● **EXERCISE DESCRIPTION**
When the string "March" occurs in a line of the records, show that line.
++++ DATA EXCERPTS ++++
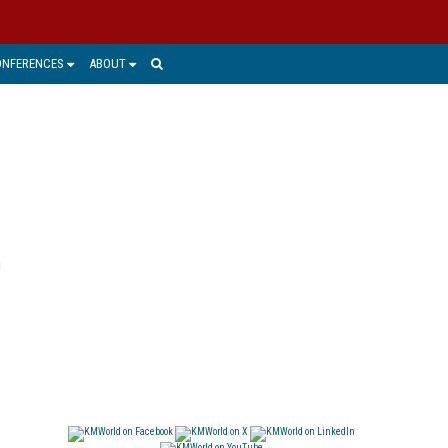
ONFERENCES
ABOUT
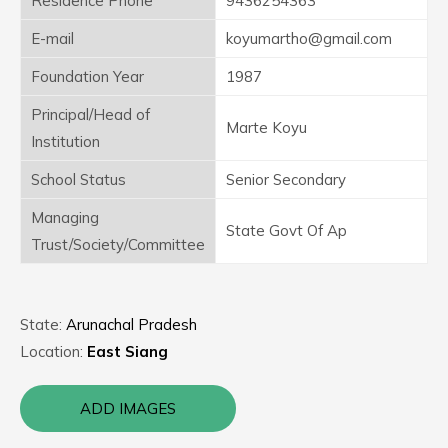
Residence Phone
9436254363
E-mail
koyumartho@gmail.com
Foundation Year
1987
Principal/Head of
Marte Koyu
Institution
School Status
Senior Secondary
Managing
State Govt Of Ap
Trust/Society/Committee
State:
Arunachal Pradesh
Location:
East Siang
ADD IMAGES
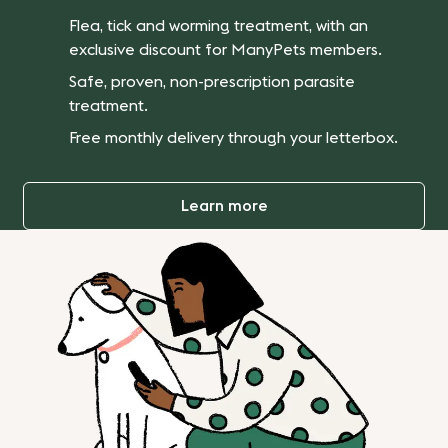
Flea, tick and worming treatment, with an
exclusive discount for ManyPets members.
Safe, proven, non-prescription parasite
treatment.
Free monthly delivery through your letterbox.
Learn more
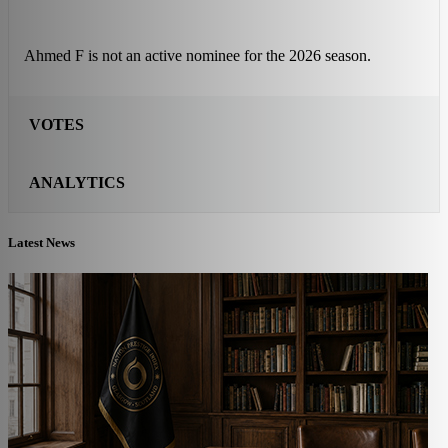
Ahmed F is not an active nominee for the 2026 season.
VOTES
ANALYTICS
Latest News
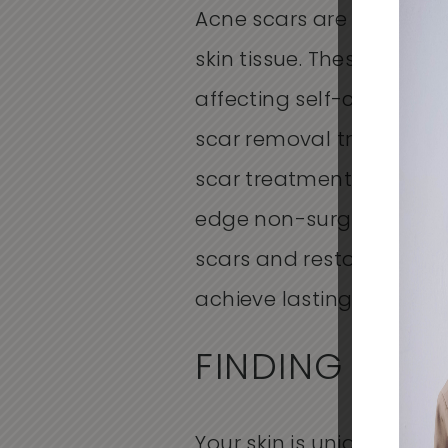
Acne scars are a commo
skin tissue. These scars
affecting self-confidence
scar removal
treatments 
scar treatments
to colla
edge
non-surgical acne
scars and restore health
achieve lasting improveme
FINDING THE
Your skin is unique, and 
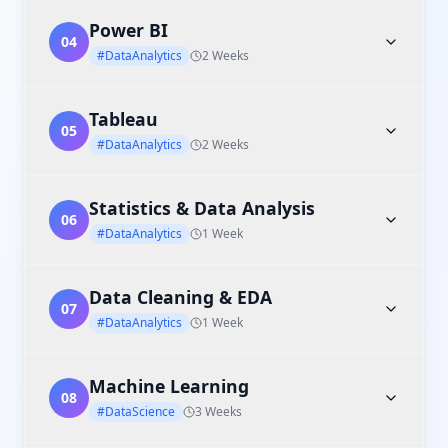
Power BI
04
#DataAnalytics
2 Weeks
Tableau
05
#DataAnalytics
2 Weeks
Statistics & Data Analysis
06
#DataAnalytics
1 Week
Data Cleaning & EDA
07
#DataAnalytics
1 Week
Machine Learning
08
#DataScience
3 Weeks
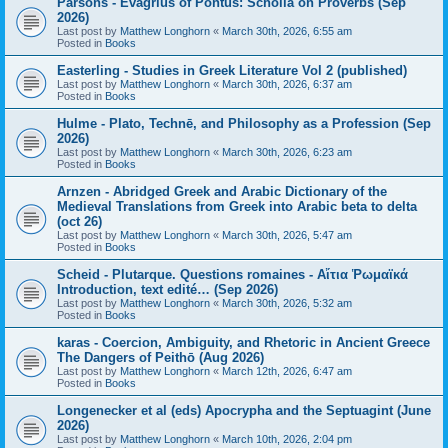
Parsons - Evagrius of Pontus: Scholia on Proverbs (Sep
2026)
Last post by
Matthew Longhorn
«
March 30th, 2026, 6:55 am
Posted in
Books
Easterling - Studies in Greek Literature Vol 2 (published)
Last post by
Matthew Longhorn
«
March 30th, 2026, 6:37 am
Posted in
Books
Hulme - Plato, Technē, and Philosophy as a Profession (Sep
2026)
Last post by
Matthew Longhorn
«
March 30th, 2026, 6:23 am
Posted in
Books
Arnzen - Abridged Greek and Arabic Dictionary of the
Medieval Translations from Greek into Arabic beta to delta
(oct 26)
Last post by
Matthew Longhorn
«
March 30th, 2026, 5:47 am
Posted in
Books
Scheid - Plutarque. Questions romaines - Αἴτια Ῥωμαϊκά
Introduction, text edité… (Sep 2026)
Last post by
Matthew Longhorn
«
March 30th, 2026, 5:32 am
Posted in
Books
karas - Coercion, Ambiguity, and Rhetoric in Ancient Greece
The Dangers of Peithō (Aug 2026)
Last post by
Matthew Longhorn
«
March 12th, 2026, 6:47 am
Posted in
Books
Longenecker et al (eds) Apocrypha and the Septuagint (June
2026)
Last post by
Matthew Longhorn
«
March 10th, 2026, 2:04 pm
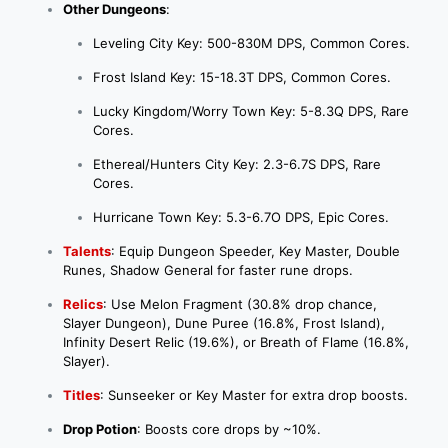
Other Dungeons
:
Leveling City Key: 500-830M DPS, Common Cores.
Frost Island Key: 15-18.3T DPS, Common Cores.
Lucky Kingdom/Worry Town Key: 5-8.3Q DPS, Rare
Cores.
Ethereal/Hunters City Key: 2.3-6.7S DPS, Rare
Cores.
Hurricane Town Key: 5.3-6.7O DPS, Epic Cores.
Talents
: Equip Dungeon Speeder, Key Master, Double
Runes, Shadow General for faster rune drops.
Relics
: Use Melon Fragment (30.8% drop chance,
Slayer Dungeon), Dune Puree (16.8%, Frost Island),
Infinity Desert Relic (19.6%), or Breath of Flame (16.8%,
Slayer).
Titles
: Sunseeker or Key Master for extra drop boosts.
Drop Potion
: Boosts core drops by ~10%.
++++
● **RESULT OF THE EXERCISE**
March 30th, 2026, 6:55 am
March 30th, 2026, 6:37 am
March 30th, 2026, 6:23 am
March 30th, 2026, 5:47 am
March 30th, 2026, 5:32 am
March 12th, 2026, 6:47 am
March 10th, 2026, 2:04 pm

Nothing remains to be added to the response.